● **Stored data**:
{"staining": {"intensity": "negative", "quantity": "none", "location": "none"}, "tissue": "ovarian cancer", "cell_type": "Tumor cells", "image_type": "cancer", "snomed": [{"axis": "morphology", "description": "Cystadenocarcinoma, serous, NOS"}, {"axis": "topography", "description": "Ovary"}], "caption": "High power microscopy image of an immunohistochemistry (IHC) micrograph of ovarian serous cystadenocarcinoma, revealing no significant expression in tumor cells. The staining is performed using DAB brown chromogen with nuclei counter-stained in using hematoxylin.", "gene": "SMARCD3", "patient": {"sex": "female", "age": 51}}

* * *

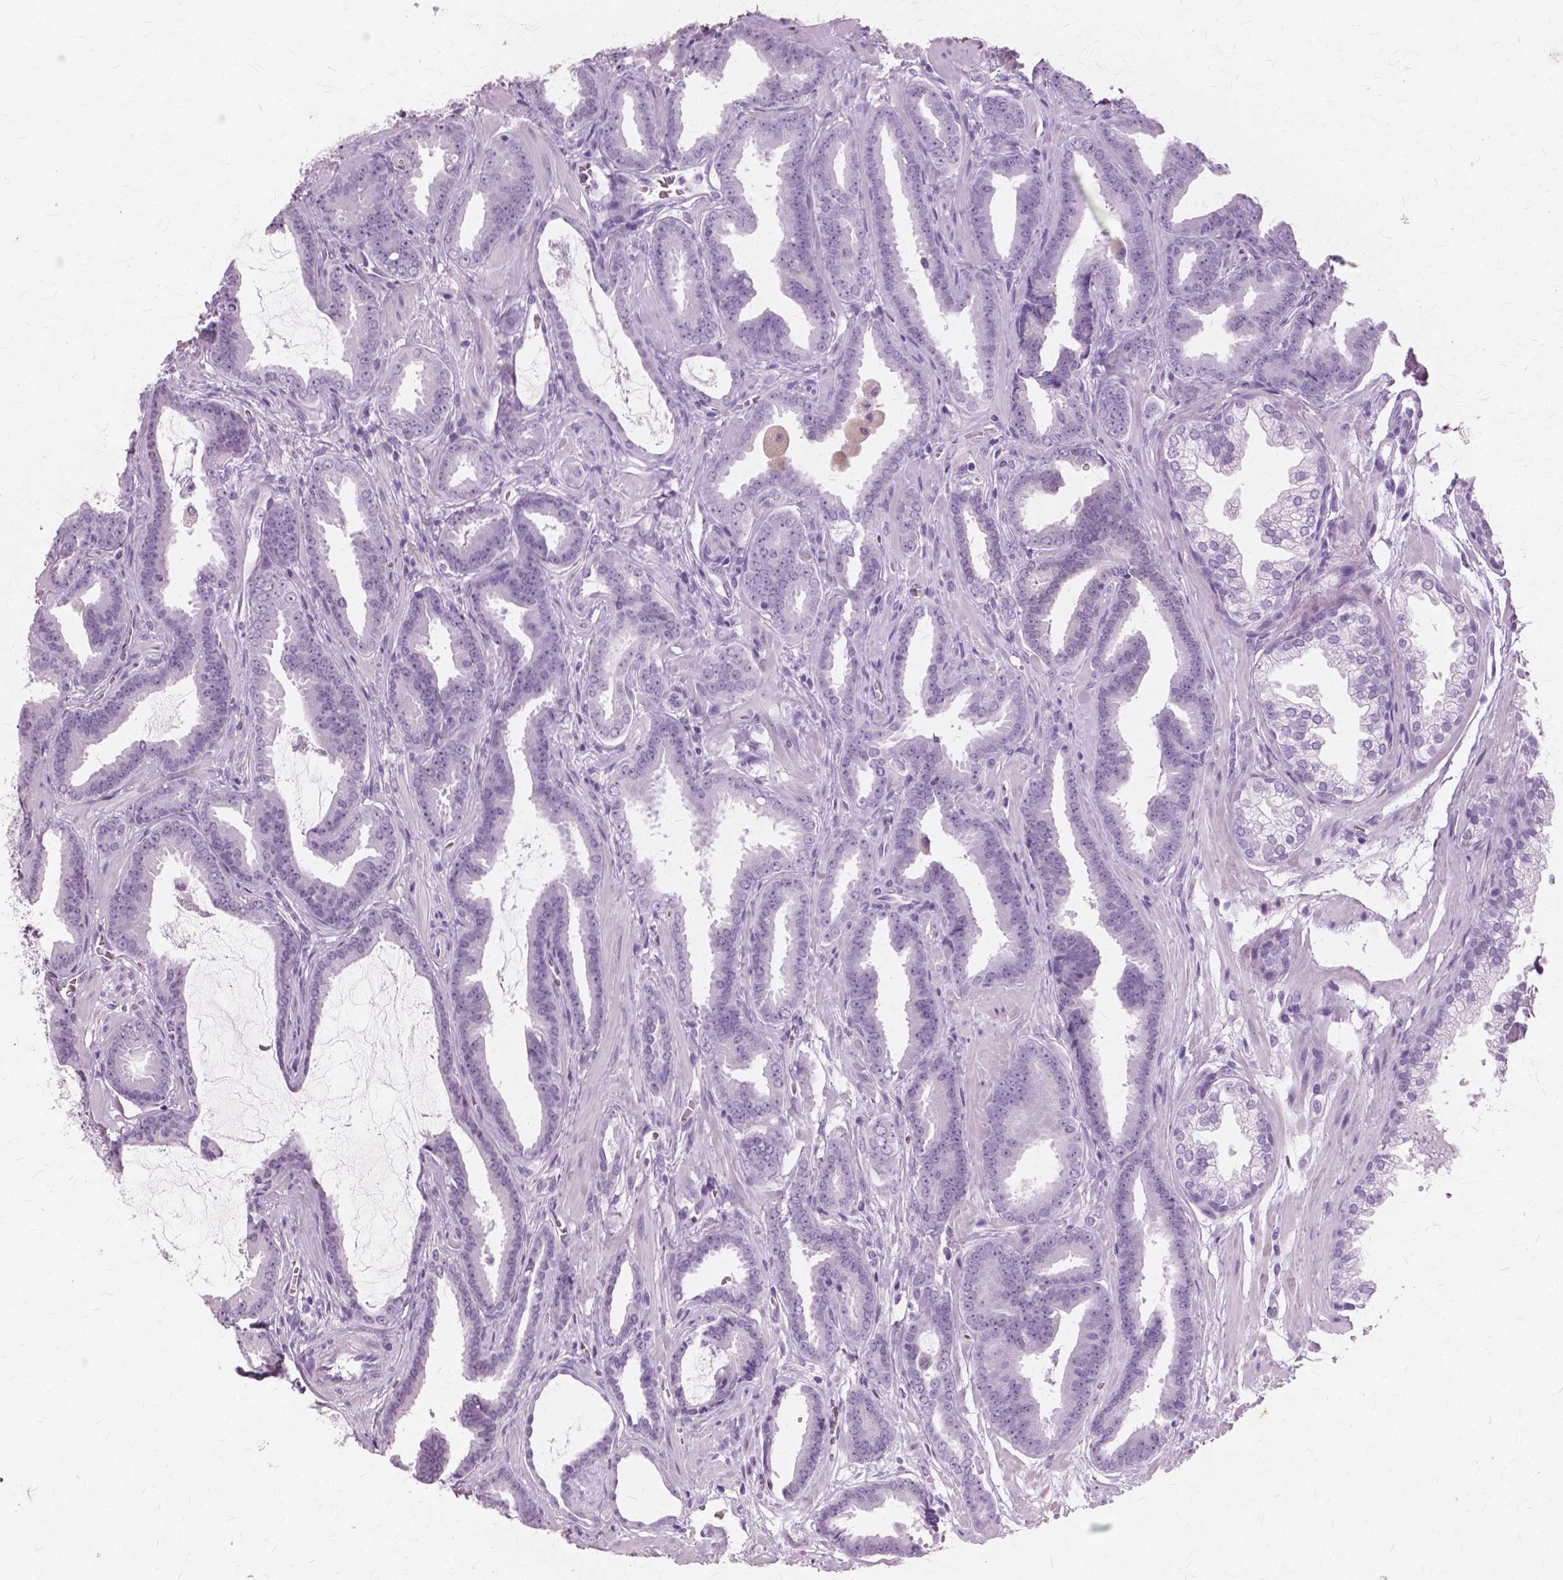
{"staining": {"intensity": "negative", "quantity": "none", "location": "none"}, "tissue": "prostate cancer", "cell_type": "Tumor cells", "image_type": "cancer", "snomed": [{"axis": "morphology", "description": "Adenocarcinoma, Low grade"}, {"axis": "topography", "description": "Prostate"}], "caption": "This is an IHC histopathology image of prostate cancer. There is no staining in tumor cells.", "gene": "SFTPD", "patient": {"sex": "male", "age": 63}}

==

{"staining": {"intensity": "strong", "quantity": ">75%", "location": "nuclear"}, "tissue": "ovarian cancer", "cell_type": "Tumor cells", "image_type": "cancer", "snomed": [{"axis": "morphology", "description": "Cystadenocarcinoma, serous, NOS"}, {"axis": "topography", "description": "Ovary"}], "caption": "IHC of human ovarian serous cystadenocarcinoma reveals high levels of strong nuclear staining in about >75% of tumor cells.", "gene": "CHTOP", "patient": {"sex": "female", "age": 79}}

● **Brief**: From the entries above, return each line with the word "cystadenocarcinoma" in it.

● **Answer space**:
{"staining": {"intensity": "negative", "quantity": "none", "location": "none"}, "tissue": "ovarian cancer", "cell_type": "Tumor cells", "image_type": "cancer", "snomed": [{"axis": "morphology", "description": "Cystadenocarcinoma, serous, NOS"}, {"axis": "topography", "description": "Ovary"}], "caption": "High power microscopy image of an immunohistochemistry (IHC) micrograph of ovarian serous cystadenocarcinoma, revealing no significant expression in tumor cells. The staining is performed using DAB brown chromogen with nuclei counter-stained in using hematoxylin.", "gene": "SMARCD3", "patient": {"sex": "female", "age": 51}}
{"staining": {"intensity": "strong", "quantity": ">75%", "location": "nuclear"}, "tissue": "ovarian cancer", "cell_type": "Tumor cells", "image_type": "cancer", "snomed": [{"axis": "morphology", "description": "Cystadenocarcinoma, serous, NOS"}, {"axis": "topography", "description": "Ovary"}], "caption": "IHC of human ovarian serous cystadenocarcinoma reveals high levels of strong nuclear staining in about >75% of tumor cells.", "gene": "CHTOP", "patient": {"sex": "female", "age": 79}}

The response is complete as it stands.